Site iconCaribbean Journal

Haiti Receives $50 Million IDB Grant for Children’s Education

Above: the Academy for Peace and Justice, a free secondary school in Haiti

By the Caribbean Journal staff

Haiti will soon receive a $50 million grant from the Inter-American Development Bank to be used for children’s education, the Bank announced.

The grant looks to improve education for as many as 360,000 children in Haiti, through the construction of new schools, tuition-free primary education, student health programmes and strengthening the Ministry of Education and Professional Training.

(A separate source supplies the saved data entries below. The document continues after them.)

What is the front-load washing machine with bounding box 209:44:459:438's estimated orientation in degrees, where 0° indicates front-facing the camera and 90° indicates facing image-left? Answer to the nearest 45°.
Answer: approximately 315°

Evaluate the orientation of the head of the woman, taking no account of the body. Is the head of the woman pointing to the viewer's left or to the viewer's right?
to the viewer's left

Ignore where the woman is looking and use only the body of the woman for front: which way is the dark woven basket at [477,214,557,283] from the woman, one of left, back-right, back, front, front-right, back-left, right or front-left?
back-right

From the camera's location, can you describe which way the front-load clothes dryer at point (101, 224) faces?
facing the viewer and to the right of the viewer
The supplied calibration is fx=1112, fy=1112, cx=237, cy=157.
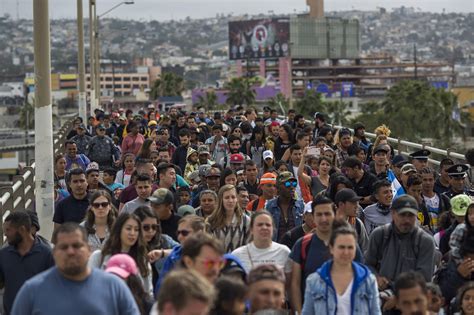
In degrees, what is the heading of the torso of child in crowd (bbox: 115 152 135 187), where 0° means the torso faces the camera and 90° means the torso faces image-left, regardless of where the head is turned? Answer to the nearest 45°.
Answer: approximately 0°

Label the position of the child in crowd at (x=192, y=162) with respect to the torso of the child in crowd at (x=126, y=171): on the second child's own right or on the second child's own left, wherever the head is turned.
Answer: on the second child's own left

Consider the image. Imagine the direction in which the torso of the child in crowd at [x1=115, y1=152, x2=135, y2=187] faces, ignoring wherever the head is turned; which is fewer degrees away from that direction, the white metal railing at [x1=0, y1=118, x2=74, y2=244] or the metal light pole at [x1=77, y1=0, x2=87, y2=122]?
the white metal railing

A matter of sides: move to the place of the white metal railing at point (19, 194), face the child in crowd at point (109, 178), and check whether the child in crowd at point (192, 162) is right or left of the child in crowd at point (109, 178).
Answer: left

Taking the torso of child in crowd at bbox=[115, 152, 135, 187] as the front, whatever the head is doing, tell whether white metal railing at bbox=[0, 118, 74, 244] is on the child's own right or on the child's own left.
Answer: on the child's own right

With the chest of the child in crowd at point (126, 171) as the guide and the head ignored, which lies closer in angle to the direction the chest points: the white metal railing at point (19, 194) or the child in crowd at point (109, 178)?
the child in crowd

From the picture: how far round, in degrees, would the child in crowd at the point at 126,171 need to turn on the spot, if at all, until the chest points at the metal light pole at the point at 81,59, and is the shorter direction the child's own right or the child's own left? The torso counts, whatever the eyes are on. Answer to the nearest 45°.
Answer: approximately 180°

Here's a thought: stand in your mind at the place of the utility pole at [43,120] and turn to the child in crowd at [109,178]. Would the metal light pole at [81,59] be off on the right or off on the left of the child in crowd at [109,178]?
left
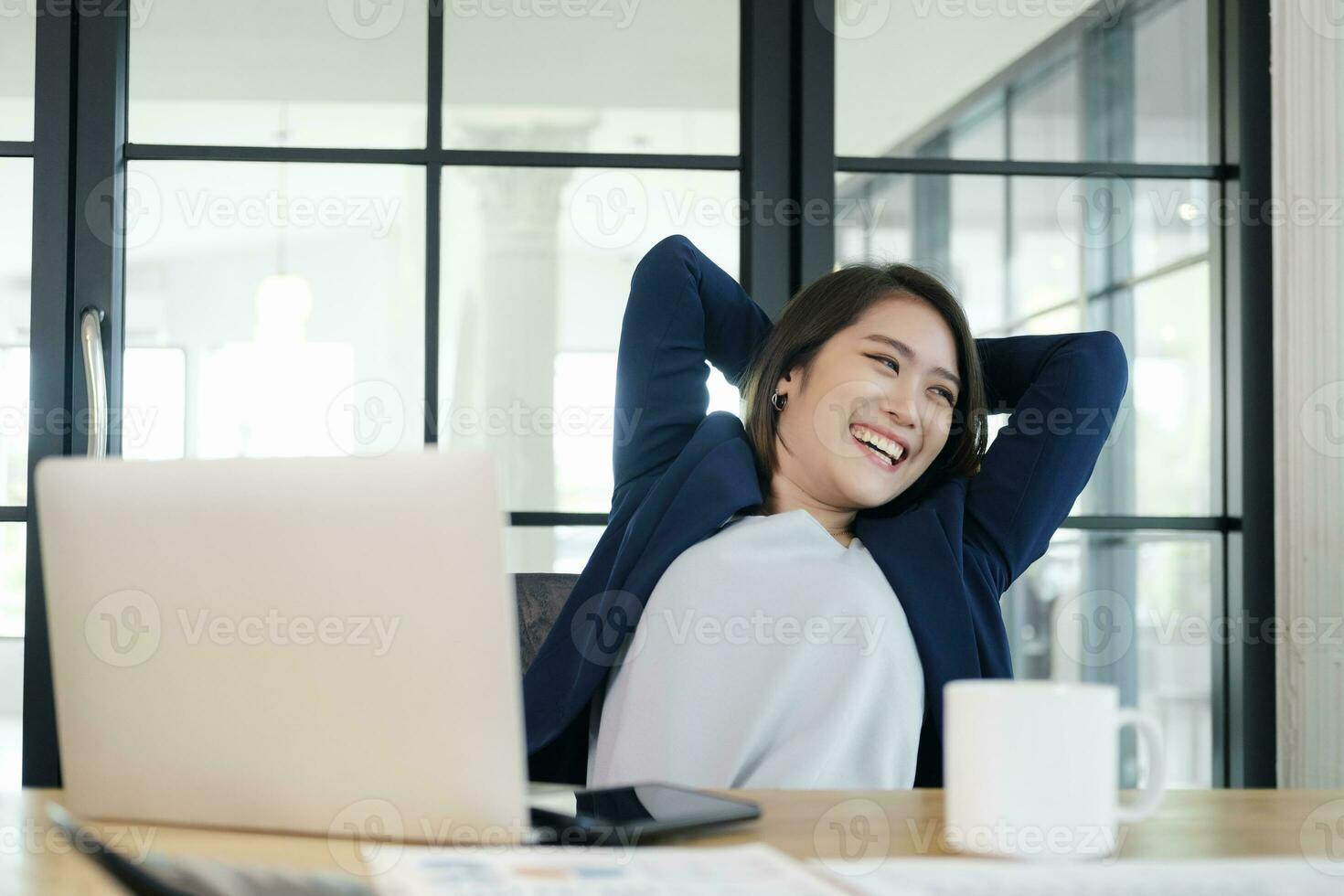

As part of the grant, 20 new schools will be built, benefiting a total of 8,200 children, the Bank said, from preschool through ninth grade.

The schools will feature libraries, sanitary facilities, a school canteen and energy and water systems. They will also be made accessible to disabled children. (For more on Haiti’s efforts to improve handicapped access, click here).

The grant will also subsidize education for 35,000 children attending non-primary public schools for a two-year period.

Haiti already has a tuition waiver programme for many students in the country, one that is financed by the government, the Caribbean Development Bank, CIDA, the Global Partnership for Education and the World Bank.

Haiti Prime Minister Laurent Lamothe told Caribbean Journal in an interview Wednesday that the government’s free education initiative had brought free schooling for almost 1.3 million children in Haiti.

Another component of the programme will fund bi-annual deworming campaign for 300,000 children. It will additionally support 100 schools which enroll 15,000 children in a “Hygiene Friendly” certification, aimed at improving health practices among Haiti’s youth.